### Records for the task
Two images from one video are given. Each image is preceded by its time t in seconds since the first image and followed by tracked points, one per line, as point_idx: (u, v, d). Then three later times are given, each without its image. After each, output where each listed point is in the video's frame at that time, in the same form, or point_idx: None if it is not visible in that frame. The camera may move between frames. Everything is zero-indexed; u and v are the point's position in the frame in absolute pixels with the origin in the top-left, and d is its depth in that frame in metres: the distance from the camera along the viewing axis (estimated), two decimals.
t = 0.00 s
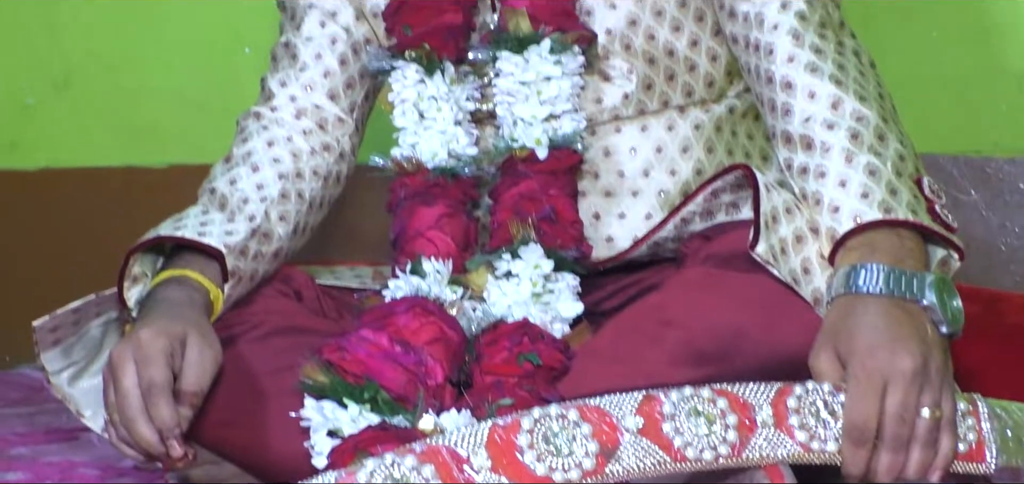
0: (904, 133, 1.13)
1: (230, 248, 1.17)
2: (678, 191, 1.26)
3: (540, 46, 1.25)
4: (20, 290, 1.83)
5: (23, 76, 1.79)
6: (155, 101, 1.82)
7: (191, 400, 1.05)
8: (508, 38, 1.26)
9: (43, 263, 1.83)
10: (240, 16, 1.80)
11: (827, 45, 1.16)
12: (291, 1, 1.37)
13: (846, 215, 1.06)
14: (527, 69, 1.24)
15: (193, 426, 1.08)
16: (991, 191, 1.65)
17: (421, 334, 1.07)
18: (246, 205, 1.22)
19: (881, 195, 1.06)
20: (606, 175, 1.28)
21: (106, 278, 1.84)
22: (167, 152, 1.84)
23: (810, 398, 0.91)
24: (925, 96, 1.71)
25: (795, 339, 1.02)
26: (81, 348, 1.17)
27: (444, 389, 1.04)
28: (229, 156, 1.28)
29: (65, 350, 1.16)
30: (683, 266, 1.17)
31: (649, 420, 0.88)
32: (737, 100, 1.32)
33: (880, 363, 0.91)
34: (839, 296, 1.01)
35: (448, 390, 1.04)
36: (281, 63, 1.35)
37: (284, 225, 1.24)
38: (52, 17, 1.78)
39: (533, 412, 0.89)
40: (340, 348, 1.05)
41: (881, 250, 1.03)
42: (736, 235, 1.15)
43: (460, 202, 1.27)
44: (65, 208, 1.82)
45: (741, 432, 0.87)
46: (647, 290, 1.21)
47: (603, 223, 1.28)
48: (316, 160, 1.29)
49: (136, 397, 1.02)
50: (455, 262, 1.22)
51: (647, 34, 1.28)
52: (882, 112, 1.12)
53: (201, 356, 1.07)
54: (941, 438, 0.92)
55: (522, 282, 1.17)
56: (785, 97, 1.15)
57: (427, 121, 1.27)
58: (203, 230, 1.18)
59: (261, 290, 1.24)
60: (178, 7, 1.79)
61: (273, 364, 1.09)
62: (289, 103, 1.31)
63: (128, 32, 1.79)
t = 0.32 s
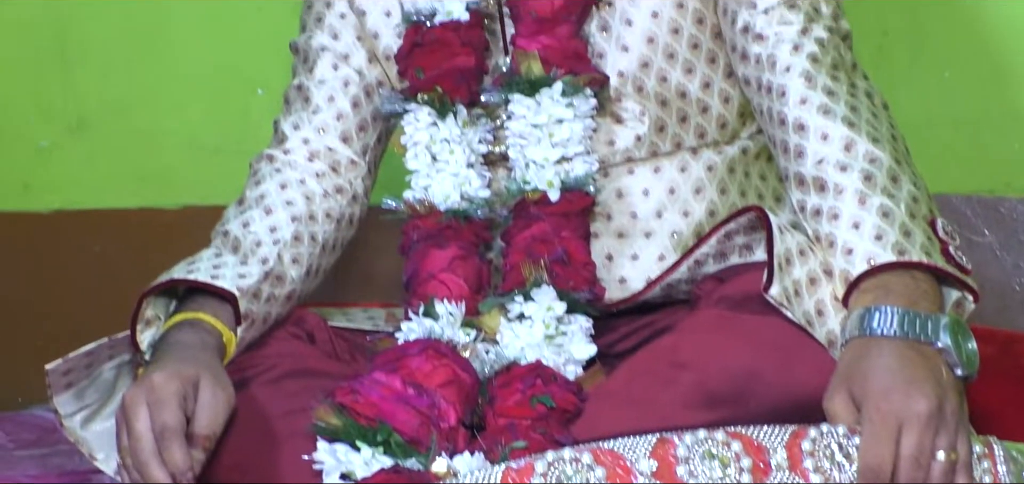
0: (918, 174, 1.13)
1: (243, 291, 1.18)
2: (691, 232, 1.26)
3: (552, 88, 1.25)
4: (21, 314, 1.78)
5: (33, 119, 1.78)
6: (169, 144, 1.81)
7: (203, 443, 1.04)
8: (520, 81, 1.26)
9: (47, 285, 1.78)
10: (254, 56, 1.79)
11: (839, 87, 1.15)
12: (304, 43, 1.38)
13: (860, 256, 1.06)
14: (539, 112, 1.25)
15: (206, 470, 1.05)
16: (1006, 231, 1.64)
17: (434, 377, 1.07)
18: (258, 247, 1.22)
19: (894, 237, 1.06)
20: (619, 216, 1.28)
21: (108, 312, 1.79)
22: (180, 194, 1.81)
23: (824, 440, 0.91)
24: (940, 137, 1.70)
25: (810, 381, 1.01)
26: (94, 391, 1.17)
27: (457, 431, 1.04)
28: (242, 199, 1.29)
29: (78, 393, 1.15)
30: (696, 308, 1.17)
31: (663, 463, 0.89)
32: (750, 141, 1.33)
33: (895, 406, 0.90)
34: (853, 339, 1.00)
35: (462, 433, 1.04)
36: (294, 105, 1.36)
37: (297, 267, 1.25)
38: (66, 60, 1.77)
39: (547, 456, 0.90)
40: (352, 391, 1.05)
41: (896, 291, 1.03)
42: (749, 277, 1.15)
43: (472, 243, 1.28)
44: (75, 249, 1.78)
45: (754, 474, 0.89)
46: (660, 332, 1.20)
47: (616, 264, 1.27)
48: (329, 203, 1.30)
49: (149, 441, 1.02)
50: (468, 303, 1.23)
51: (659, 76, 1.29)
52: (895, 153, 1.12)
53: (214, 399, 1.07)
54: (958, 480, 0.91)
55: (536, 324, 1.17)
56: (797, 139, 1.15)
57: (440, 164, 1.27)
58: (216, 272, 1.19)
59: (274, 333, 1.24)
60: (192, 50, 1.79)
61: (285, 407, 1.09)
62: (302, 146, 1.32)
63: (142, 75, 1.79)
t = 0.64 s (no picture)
0: (929, 209, 1.13)
1: (253, 325, 1.18)
2: (701, 265, 1.26)
3: (561, 123, 1.25)
4: (28, 337, 1.78)
5: (50, 160, 1.78)
6: (187, 179, 1.81)
7: (214, 479, 1.04)
8: (530, 115, 1.26)
9: (55, 309, 1.78)
10: (267, 89, 1.80)
11: (849, 121, 1.15)
12: (314, 78, 1.39)
13: (871, 291, 1.06)
14: (548, 146, 1.25)
15: None
16: (1017, 263, 1.63)
17: (443, 411, 1.06)
18: (269, 282, 1.23)
19: (905, 271, 1.05)
20: (629, 249, 1.28)
21: (106, 335, 1.78)
22: (198, 226, 1.81)
23: (836, 475, 0.91)
24: (951, 170, 1.69)
25: (821, 417, 1.01)
26: (104, 425, 1.17)
27: (468, 465, 1.03)
28: (253, 233, 1.30)
29: (88, 428, 1.15)
30: (707, 342, 1.16)
31: None
32: (760, 175, 1.32)
33: (906, 441, 0.90)
34: (865, 373, 0.99)
35: (471, 467, 1.04)
36: (304, 140, 1.36)
37: (307, 301, 1.25)
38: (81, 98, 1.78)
39: None
40: (362, 426, 1.05)
41: (906, 327, 1.02)
42: (759, 312, 1.15)
43: (483, 277, 1.28)
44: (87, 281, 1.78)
45: None
46: (670, 366, 1.19)
47: (627, 298, 1.27)
48: (339, 237, 1.31)
49: (160, 476, 1.02)
50: (478, 338, 1.23)
51: (669, 109, 1.29)
52: (906, 188, 1.12)
53: (225, 434, 1.06)
54: None
55: (546, 358, 1.17)
56: (807, 174, 1.15)
57: (450, 198, 1.27)
58: (226, 306, 1.19)
59: (284, 368, 1.24)
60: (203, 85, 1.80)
61: (296, 443, 1.09)
62: (312, 181, 1.33)
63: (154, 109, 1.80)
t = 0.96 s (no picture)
0: (934, 236, 1.13)
1: (258, 354, 1.18)
2: (707, 293, 1.25)
3: (567, 150, 1.25)
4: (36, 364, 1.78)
5: (48, 179, 1.78)
6: (181, 206, 1.80)
7: None
8: (535, 142, 1.26)
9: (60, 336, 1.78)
10: (272, 120, 1.81)
11: (855, 149, 1.15)
12: (319, 106, 1.39)
13: (876, 320, 1.06)
14: (554, 174, 1.25)
15: None
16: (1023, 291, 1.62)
17: (449, 440, 1.05)
18: (273, 310, 1.23)
19: (911, 299, 1.05)
20: (634, 277, 1.28)
21: (112, 360, 1.79)
22: (197, 254, 1.81)
23: None
24: (958, 197, 1.68)
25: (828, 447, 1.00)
26: (108, 454, 1.16)
27: None
28: (258, 261, 1.30)
29: (93, 457, 1.15)
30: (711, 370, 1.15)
31: None
32: (765, 202, 1.32)
33: (913, 471, 0.89)
34: (871, 402, 0.98)
35: None
36: (308, 169, 1.37)
37: (312, 329, 1.25)
38: (85, 118, 1.77)
39: None
40: (366, 455, 1.05)
41: (912, 356, 1.02)
42: (765, 342, 1.15)
43: (487, 305, 1.27)
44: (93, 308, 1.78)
45: None
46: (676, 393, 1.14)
47: (632, 325, 1.26)
48: (344, 264, 1.30)
49: None
50: (483, 366, 1.22)
51: (674, 137, 1.29)
52: (911, 216, 1.12)
53: (229, 463, 1.05)
54: None
55: (551, 386, 1.15)
56: (813, 202, 1.15)
57: (455, 225, 1.26)
58: (231, 335, 1.19)
59: (289, 396, 1.23)
60: (208, 111, 1.80)
61: (300, 471, 1.08)
62: (317, 209, 1.33)
63: (159, 137, 1.79)
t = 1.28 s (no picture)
0: (935, 265, 1.14)
1: (259, 385, 1.17)
2: (708, 323, 1.24)
3: (567, 179, 1.25)
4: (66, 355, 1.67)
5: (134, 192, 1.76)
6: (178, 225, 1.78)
7: None
8: (536, 172, 1.26)
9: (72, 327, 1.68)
10: (271, 149, 1.75)
11: (855, 179, 1.15)
12: (319, 135, 1.39)
13: (878, 350, 1.06)
14: (554, 203, 1.24)
15: None
16: None
17: (450, 471, 1.05)
18: (274, 342, 1.22)
19: (913, 329, 1.06)
20: (634, 307, 1.28)
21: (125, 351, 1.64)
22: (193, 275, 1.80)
23: None
24: (960, 225, 1.67)
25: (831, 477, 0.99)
26: None
27: None
28: (258, 291, 1.30)
29: None
30: (712, 401, 1.15)
31: None
32: (765, 231, 1.31)
33: None
34: (872, 432, 0.97)
35: None
36: (309, 199, 1.36)
37: (312, 360, 1.24)
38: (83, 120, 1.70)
39: None
40: None
41: (913, 385, 1.03)
42: (766, 372, 1.14)
43: (488, 335, 1.27)
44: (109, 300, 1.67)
45: None
46: (678, 423, 1.14)
47: (633, 356, 1.26)
48: (344, 294, 1.30)
49: None
50: (484, 396, 1.21)
51: (674, 166, 1.29)
52: (912, 245, 1.12)
53: None
54: None
55: (552, 416, 1.14)
56: (814, 231, 1.15)
57: (455, 254, 1.27)
58: (232, 366, 1.18)
59: (290, 427, 1.23)
60: (207, 132, 1.75)
61: None
62: (317, 238, 1.32)
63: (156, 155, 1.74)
######
Your assignment: Out of the listing above, reproduce exactly the lines from the one with "9: (47, 285, 1.78)" up to and including the one with "42: (749, 277, 1.15)".

Task result:
9: (47, 285, 1.78)
10: (254, 56, 1.79)
11: (839, 87, 1.15)
12: (304, 43, 1.38)
13: (860, 256, 1.06)
14: (539, 112, 1.25)
15: (206, 470, 1.05)
16: (1006, 231, 1.64)
17: (434, 377, 1.07)
18: (258, 247, 1.22)
19: (894, 237, 1.06)
20: (619, 216, 1.28)
21: (108, 312, 1.79)
22: (180, 194, 1.81)
23: (824, 440, 0.91)
24: (940, 137, 1.70)
25: (810, 381, 1.01)
26: (94, 391, 1.17)
27: (457, 431, 1.04)
28: (242, 199, 1.29)
29: (78, 393, 1.15)
30: (696, 308, 1.17)
31: (663, 463, 0.89)
32: (750, 141, 1.33)
33: (895, 406, 0.90)
34: (853, 339, 1.00)
35: (462, 433, 1.04)
36: (294, 105, 1.36)
37: (297, 267, 1.25)
38: (66, 60, 1.77)
39: (547, 456, 0.90)
40: (352, 391, 1.05)
41: (896, 291, 1.03)
42: (749, 277, 1.15)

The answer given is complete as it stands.